Politisch völlig unkorrekt war er, extrem sexistisch, männerfeindlich, frauenfeindlich, blasphemisch, gerne auch mal echt bösartig und wider den sogenannten guten Geschmack – also perfekt. So haben wir ihn geliebt und werden es weiter tun. Zu seinen bevorzugten Zielen gehörten von Dogmen vernagelte Menschen und Meinungen sowie deren grenzenlose Dummheit: eben Frauen, Männer, Moslems, Frauen, Pfaffen, Jesus, die Kirche, Fette, Frauen, Trump, Politiker, Glaubensfanatiker jeder Färbung, Dumme, Klugscheißer, Querdenker und andere Dumpfbacken, Soziale Medien, Tierfreunde, Musiker und Heimwerker, Frauen am Steuer, Quoten, Männer bei Logik-Versuchen, Frauen, Musiker, Youtuber, Erziehungsberechtigte und Eltern. Habe ich jemanden vergessen? Am allerliebsten sind Perscheid mögliche Kombinationen aus den genannten Gruppen gewesen, also z.B. SUV fahrende Frauen und SUV fahrende Männer, vor allem dumme Nazis, dumme Politiker, dumme Moslems, dumme Youtuber oder dumme Frauen und dumme Männer. Von allen gibt es leider reichlich genug, um Witze über die zu reißen. In der Schauspielerei nennt man Leute wie ihn eine Rampensau. Den passenden Ausdruck für seine Branche habe ich noch nicht gefunden, freue mich aber über Anregungen.
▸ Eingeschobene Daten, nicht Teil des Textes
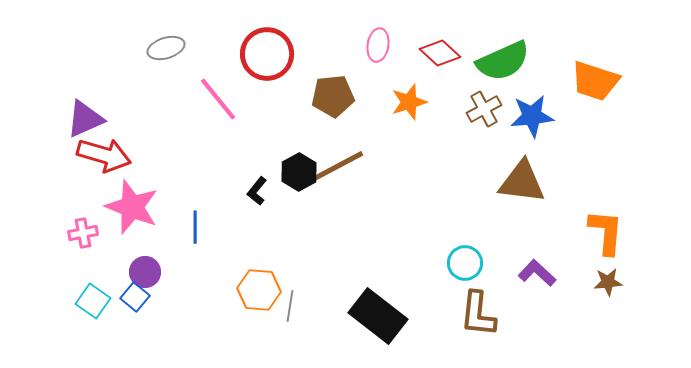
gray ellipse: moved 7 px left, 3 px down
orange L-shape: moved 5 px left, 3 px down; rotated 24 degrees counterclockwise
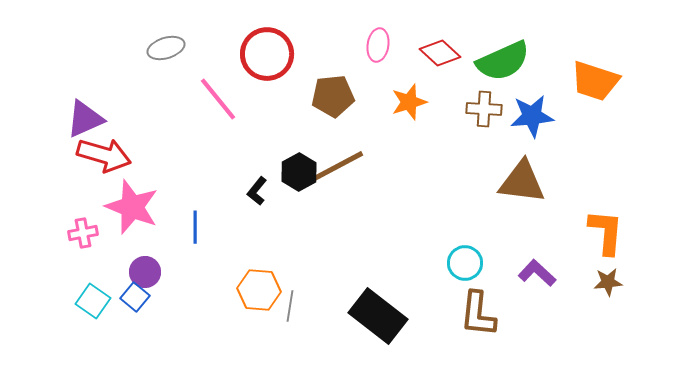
brown cross: rotated 32 degrees clockwise
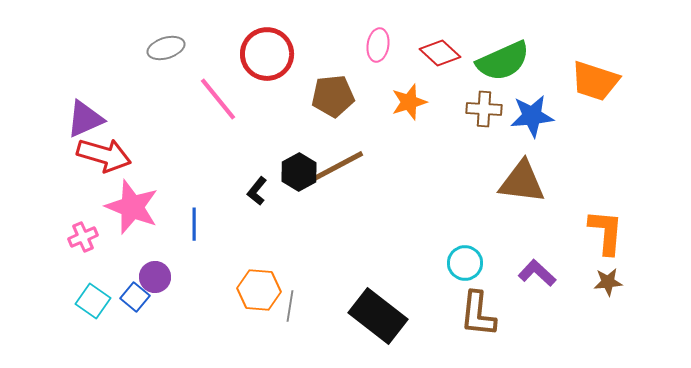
blue line: moved 1 px left, 3 px up
pink cross: moved 4 px down; rotated 12 degrees counterclockwise
purple circle: moved 10 px right, 5 px down
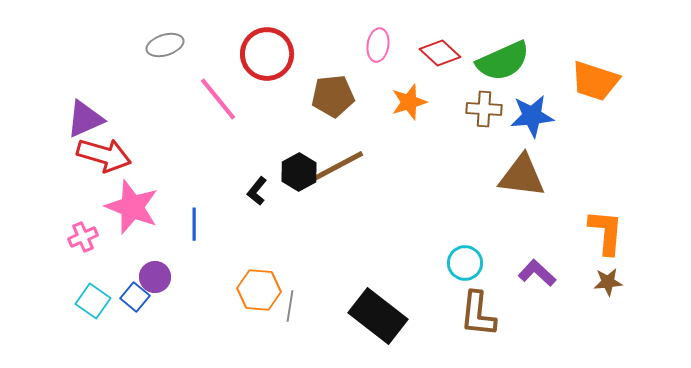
gray ellipse: moved 1 px left, 3 px up
brown triangle: moved 6 px up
Frauenverbände, rief er auf den Plan, christliche wie moslemische Fanatiker und die üblichen Berufs-Ästheten. Doch Perscheid nahm da erfreulich wenig Rücksicht. Die Wahrheit wird eben hie und da nicht gerne gesehen. Daß z.B. 10 Sekunden Geschlechtsverkehr einigen Frauen offenbar nicht genügen. Na klar, da ist mal wieder der Mann schuld. Ein bißchen politisch korrekt war Perscheid dann doch, denn er hätte niemals einen Cartoon gezeichnet, in dem man einen Hund „Erdogan“ nennt. Und nie hätte er Herrn Putin nie mit nacktem Oberkörper abgebildet, Frauen verunglimpft, die Katzen und Einhörner lieben, gar hätte er SUV-Besitzern kleine Penisse unterstellt oder Frauen überhaupt in irgendeiner Form geschmäht.


Martin Perscheid, Denkmal des unbekannten Idioten, © Caricatura, 2016

Martin Perscheid war einzigartig, wir werden ihn nicht vergessen, sondern ihn feiern, solange wir Cartoons von ihm haben.